Lübecker Nachrichten: Wie halten sie sich fit?

Stefan Schnoor: Ich mache relativ viel Fitness, Krafttraining und gehe aufs Laufband. Wenn es die Zeit erlaubt, gehe ich auch gern eine Runde Golf spielen. Ansonsten ist in der Halle ja der Vorteil, dass man nicht durchspielen muss. 

LN: Wann standen sie das letzte Mal auf dem Platz?

Schnoor: Am 5. August mit der Uwe-Seeler-Traditionself unter anderem mit Thomas Helmer, Frank Mill, David Odonkor und Günter Hermann.

LN: Was macht den Reiz des Indoor Fußballs aus?

*Schnoor: *Ich mag die Atmosphäre unterm Hallendach. Zudem ist die Intensität gut und hoch. Es geht hin und her. In der Halle zeigt sich, wer praktisches Verständnis hat. 

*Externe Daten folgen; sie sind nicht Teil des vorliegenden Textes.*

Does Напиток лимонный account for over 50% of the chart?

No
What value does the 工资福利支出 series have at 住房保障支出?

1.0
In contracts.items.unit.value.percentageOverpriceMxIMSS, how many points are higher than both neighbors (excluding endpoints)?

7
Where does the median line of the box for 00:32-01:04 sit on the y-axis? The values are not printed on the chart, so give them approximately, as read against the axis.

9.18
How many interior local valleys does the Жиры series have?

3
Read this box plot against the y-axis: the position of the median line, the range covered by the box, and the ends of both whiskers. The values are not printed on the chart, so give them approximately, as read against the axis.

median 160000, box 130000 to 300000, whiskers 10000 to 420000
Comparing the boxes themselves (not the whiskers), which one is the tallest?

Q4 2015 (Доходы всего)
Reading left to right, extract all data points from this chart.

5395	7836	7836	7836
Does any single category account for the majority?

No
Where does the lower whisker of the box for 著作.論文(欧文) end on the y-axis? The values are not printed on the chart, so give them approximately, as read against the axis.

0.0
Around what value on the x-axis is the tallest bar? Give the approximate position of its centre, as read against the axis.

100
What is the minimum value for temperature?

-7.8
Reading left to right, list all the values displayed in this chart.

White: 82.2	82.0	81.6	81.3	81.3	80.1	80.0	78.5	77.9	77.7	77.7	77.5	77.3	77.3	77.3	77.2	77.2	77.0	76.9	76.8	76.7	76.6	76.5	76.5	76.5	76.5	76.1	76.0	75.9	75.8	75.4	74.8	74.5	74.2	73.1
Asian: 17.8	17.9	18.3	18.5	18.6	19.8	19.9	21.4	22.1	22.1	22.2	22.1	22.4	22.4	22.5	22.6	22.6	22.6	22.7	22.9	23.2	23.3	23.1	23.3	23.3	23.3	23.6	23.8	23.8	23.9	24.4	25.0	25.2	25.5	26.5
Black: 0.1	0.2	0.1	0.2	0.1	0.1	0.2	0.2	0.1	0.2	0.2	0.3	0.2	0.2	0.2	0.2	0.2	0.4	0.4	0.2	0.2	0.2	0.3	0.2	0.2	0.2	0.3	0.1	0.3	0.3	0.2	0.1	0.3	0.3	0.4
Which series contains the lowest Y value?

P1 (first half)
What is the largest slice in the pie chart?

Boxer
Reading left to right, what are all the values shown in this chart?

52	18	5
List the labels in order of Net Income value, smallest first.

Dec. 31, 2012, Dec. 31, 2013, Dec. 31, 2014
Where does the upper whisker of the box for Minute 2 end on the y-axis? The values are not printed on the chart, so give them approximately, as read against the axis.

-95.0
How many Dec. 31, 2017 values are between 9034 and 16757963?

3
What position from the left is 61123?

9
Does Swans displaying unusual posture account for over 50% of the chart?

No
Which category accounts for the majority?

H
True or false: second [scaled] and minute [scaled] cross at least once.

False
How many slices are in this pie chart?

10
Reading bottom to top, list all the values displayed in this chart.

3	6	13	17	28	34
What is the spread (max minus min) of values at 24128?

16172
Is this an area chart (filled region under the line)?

LN: Früher haben die Profiteams selbst noch in der Halle gespielt.

Schnoor: Schuld daran ist die kurze Wintervorbereitung. Nicht zuletzt haben die Bundesligisten irgendwann ihre Stars nicht mehr spielen lassen. Zu meiner aktiven Zeit war das anders. Da hatten wir alle Bock. Im Laufe der Zeit kam dann immer mehr Geld durch Fernsehübertagungen in den Topf, desto ehrgeiziger wurde alles. 

LN: Beim Confima-Cup könnte es zu einem direkten Duell mit den VfB-Jungs kommen.

Schnoor: Sie sollen sich schon mal Schienbeinschoner anziehen (der Ex-Profi grinst, die Red.). Wir wollen gucken, dass wir Benni Gommert im Tor einen reinhauen. Vergessen darf man aber nicht, dass die Jungs 20 oder 25 Jahre jünger sind. Da sie vor allem im Läuferischen klar im Vorteil sind, müssen wir halt ein bisschen cleverer spielen. Das wichtigste ist, dass der Spaß im Vordergrund steht. 

LN: Wie groß ist die Freude auf den Cup in der Lübecker Hansehalle?

Schnoor: Wie gesagt, ich spiele gern in der Halle und habe richtig Lust. Freitagabend, was gibt es schöneres. Ich hoffe, da wird richtig was los sein. Ich freue mich auf meine Mitspieler bei den Buzzer-Boys. 

LN: Was hat der Sportdirektor in der Winterpause zu tun – oder ist es ruhig?

Schnoor: Man merkt schon, dass es ruhiger ist. Trotzdem gibt es einiges zu tun. So habe ich zuletzt noch einige Gespräche an der Lohmühle geführt. Außerdem gucken wir schon in Richtung der kommenden Saison und sichten neue Spieler. Im Winter personell etwas zu machen, finde ich generell schwieriger.